Imagine for a moment if Google executives loaded up their PowerPoint presentation, walked into the head office of a major bank and provided an in-depth demonstration of how Google Wave will revolutionize the way employees communicate, not only with one another but with partners, suppliers and customers.
I know what you’re thinking: Google would never even get a meeting with a major bank over collaboration software.
As compelling though it is, the video that came out of the I/O conference last week about Google Wave – an online means of sharing e-mail, instant messaging, forums, wikis and photos – sidesteps the kind of issue that Google has decided is everyone else’s problem. This is the question of to what extent companies should consider this as a viable tool for business users.
In the most insightful blog post on Google Wave so far, CNet’s Matt Asay explains why we’re seeing this kind of innovation from Google and not traditional enterprise software companies.
Google has no incumbent enterprise products to which it must pay obeisance. Google doesn’t even have a built-in background with the desktop that moors its vision of what is possible,” he writes. “Google, in other words, is creating an ‘innovator’s dilemma’ for the incumbent enterprise software vendors, entrapped by their own successful products and the need to appease employees and existing customers.”
But that’s not the only dilemma. There is also what we might call the IT manager’s dilemma, which is taking so-called disruptive innovation and figuring out policies or plans to allow something like Google Wave to coexist with those clunky enterprise software products. It’s not enough to hope that companies will simply dump their Exchange Server, take down the in-house wiki tool they’ve created or abandon their existing intranet forums. In many cases investments were made in these products because they adhered to certain security or compliance objectives, or they might have been part of a larger productivity bundle. Product support in traditional enterprise software is typically at a higher level than that of free online tools.

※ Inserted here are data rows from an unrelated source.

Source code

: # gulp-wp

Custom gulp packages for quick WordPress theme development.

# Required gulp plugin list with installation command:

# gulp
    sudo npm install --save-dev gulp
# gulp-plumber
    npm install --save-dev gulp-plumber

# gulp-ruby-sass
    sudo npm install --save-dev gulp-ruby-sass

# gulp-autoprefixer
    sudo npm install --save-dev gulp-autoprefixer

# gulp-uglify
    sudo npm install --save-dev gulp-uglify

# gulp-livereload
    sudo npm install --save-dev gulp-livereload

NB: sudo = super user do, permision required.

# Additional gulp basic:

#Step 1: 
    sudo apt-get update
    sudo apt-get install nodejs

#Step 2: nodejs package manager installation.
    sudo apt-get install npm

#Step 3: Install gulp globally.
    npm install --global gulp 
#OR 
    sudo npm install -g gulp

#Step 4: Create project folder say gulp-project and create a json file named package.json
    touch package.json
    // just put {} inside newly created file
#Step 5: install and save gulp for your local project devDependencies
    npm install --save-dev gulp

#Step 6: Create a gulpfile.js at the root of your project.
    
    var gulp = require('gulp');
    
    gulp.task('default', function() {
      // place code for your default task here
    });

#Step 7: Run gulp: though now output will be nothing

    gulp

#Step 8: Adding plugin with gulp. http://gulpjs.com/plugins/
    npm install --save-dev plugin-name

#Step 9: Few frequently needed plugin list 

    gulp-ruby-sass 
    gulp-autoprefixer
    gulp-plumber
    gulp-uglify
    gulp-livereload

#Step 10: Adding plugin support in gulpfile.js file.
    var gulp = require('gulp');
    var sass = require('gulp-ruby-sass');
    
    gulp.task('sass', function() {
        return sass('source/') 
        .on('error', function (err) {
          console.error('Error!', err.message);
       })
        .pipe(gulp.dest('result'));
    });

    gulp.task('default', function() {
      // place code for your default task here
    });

It’s also unrealistic to suggest enterprises could ignore Google Wave entirely. If it’s successful – and some are already calling it a killer app – there’s good reason to believe consumers will begin to expect businesses to share information with them they way they share it with each other. This was the same demand that made the Internet a viable channel for corporations and governments alike. If there’s no integration with what may seem like prehistoric enterprise software products, Google may be forcing users to make an either-or kind of choice. This could be described as the Apple route, which presumes you’ll want everything in the same little universe.
Even if it has the benefits of an online tabula rasa, as Asay suggests, I hope Google will behave enough like an enterprise software company that it will offer some direction on bringing its collaboration technology into work environments. Just because the firm is going to offer IT managers a Wave, it shouldn’t necessarily expect a wave back.